PROBLEM → Write out the part of the Bloober passage below word for word, beginning at the words "He understands that" and stopping after "past Bloober games.".

Top of SELECTED PASSAGE

But all Babieno means, he explained to Engadget, is that Bloober is ready to branch out from the slow-moving, cryptic games it’s become entwined with.

“[In our past games, we] focused on the story, we focused on the mood, we focused on the quality of graphics and music, but we didn’t put a lot of attention on the gameplay mechanics,” he said. “It wasn’t our target. But we decided that there was a ceiling that we couldn’t break if we did not deliver something fresh, something new.”

This seems encouraging to me. Bloober’s recent “reimagining” of the Layers of Fear series was disappointing evidence of the studio’s inability to handle some sensitive topics, like mental illness and women’s issues like “hysteria,” with grace. Bloober needs a refresh. And since the Silent Hill 2 remake, which does not yet have a release date, will also tackle many fragile topics, now is the perfect time for Bloober to reassess its approach to games.

“We are touching something sacred,” Babieno said about working on Silent Hill 2.

He understands that his studio’s interpretation of the 2001 game will be divisive no matter what, but as part of Bloober’s new mass-appeal initiative, Babieno said players can expect all forthcoming titles to have “a lot of gameplay mechanics” and to “be much bigger” than past Bloober games.

Bottom of SELECTED PASSAGE
Top of SUPPLIED RECORDS

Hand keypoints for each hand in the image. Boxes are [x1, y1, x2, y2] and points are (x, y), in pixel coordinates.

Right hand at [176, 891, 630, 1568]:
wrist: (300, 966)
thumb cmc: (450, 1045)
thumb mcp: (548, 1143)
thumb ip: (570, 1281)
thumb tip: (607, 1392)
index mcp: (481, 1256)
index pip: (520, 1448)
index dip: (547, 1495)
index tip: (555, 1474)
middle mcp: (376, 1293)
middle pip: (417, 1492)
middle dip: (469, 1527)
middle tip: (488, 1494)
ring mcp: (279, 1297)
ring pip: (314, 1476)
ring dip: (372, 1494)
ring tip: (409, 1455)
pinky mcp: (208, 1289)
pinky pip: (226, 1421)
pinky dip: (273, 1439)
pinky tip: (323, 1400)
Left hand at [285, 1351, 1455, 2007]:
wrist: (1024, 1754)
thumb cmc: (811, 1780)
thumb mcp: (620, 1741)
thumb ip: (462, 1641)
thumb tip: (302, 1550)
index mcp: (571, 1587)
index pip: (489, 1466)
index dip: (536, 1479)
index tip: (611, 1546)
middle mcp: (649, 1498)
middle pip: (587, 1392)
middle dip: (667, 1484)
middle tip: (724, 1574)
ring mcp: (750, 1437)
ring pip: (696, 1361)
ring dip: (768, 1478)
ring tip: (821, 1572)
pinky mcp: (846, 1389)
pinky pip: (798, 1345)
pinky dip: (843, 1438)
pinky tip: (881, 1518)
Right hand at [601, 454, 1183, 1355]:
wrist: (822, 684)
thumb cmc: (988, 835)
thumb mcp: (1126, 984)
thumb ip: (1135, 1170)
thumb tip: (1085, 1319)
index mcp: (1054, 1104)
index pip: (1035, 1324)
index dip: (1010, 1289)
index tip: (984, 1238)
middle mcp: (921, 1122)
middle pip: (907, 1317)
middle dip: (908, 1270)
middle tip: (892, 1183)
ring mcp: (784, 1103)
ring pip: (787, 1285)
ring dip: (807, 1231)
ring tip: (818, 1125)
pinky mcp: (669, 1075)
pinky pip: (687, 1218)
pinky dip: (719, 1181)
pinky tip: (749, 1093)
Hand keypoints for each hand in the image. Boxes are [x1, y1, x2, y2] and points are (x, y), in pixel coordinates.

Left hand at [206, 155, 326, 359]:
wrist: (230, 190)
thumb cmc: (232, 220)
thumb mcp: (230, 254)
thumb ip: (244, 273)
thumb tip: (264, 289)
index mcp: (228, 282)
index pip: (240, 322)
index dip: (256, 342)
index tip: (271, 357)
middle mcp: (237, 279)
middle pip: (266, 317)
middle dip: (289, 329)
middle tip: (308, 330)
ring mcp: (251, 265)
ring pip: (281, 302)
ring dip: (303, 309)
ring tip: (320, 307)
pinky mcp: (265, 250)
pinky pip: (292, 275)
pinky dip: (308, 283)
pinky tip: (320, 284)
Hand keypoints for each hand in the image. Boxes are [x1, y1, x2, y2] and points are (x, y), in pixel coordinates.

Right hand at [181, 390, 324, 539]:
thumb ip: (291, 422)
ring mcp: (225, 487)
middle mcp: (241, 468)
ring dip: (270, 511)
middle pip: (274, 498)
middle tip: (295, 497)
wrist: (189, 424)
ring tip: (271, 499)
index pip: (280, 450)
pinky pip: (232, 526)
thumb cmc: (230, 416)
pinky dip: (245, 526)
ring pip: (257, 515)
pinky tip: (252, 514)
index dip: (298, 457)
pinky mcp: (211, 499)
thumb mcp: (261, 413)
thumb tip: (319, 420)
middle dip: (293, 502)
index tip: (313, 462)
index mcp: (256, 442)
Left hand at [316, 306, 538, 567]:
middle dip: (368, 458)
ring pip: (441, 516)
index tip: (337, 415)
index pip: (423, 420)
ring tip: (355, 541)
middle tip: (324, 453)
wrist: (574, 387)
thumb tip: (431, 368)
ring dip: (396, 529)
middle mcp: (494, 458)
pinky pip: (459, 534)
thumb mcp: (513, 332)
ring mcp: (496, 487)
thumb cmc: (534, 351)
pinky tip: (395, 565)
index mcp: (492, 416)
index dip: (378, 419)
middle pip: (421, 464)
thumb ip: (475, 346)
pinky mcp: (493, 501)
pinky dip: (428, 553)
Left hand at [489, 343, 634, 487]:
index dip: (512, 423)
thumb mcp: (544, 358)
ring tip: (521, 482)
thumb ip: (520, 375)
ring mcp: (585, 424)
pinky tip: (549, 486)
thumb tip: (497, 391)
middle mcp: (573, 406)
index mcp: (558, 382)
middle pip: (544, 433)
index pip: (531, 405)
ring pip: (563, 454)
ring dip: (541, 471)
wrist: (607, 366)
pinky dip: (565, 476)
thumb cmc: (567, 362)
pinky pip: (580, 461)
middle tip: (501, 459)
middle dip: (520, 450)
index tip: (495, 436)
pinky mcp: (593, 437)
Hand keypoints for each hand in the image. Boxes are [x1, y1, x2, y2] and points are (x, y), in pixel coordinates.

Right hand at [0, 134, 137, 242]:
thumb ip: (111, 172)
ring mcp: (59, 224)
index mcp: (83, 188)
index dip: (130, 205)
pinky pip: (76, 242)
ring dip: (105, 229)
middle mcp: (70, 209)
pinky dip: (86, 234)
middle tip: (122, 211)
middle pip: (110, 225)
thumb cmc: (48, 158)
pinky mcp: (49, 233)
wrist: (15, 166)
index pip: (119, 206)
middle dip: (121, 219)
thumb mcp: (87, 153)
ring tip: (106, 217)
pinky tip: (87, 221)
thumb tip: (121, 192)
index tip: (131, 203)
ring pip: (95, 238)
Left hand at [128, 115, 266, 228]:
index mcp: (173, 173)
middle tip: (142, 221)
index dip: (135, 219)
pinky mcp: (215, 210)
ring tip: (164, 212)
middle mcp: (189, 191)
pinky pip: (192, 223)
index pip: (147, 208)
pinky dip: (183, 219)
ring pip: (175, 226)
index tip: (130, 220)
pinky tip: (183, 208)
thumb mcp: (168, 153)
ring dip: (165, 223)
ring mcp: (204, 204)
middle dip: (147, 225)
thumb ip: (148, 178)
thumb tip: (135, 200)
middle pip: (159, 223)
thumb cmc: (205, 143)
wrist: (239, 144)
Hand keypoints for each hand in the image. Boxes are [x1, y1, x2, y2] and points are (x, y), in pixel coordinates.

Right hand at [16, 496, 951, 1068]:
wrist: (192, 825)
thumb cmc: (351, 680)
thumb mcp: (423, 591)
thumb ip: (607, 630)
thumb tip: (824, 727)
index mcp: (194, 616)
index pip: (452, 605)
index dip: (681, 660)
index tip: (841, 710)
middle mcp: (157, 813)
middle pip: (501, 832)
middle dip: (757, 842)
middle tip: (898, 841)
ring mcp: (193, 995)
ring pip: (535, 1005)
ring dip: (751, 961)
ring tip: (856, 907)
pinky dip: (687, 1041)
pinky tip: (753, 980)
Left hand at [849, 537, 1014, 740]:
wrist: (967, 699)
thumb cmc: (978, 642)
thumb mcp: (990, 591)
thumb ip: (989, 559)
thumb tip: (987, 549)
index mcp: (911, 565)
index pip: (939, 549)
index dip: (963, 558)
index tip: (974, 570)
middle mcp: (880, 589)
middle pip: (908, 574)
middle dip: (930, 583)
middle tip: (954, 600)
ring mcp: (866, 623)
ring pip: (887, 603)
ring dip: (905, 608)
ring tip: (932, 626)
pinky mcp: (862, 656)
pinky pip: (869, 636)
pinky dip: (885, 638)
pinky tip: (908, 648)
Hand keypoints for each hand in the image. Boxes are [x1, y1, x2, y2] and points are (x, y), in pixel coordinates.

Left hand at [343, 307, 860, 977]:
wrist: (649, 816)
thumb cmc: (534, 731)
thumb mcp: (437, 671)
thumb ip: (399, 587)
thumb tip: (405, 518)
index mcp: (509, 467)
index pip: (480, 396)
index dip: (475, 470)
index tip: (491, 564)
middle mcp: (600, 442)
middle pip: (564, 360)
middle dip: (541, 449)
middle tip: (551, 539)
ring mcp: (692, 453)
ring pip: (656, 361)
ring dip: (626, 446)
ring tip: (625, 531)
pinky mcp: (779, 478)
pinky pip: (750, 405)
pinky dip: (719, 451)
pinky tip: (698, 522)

Bottom of SUPPLIED RECORDS

SOLUTION TO THE PROBLEM →
He understands that his studio’s interpretation of the 2001 game will be divisive no matter what, but as part of Bloober’s new mass-appeal initiative, Babieno said players can expect all forthcoming titles to have “a lot of gameplay mechanics” and to “be much bigger” than past Bloober games.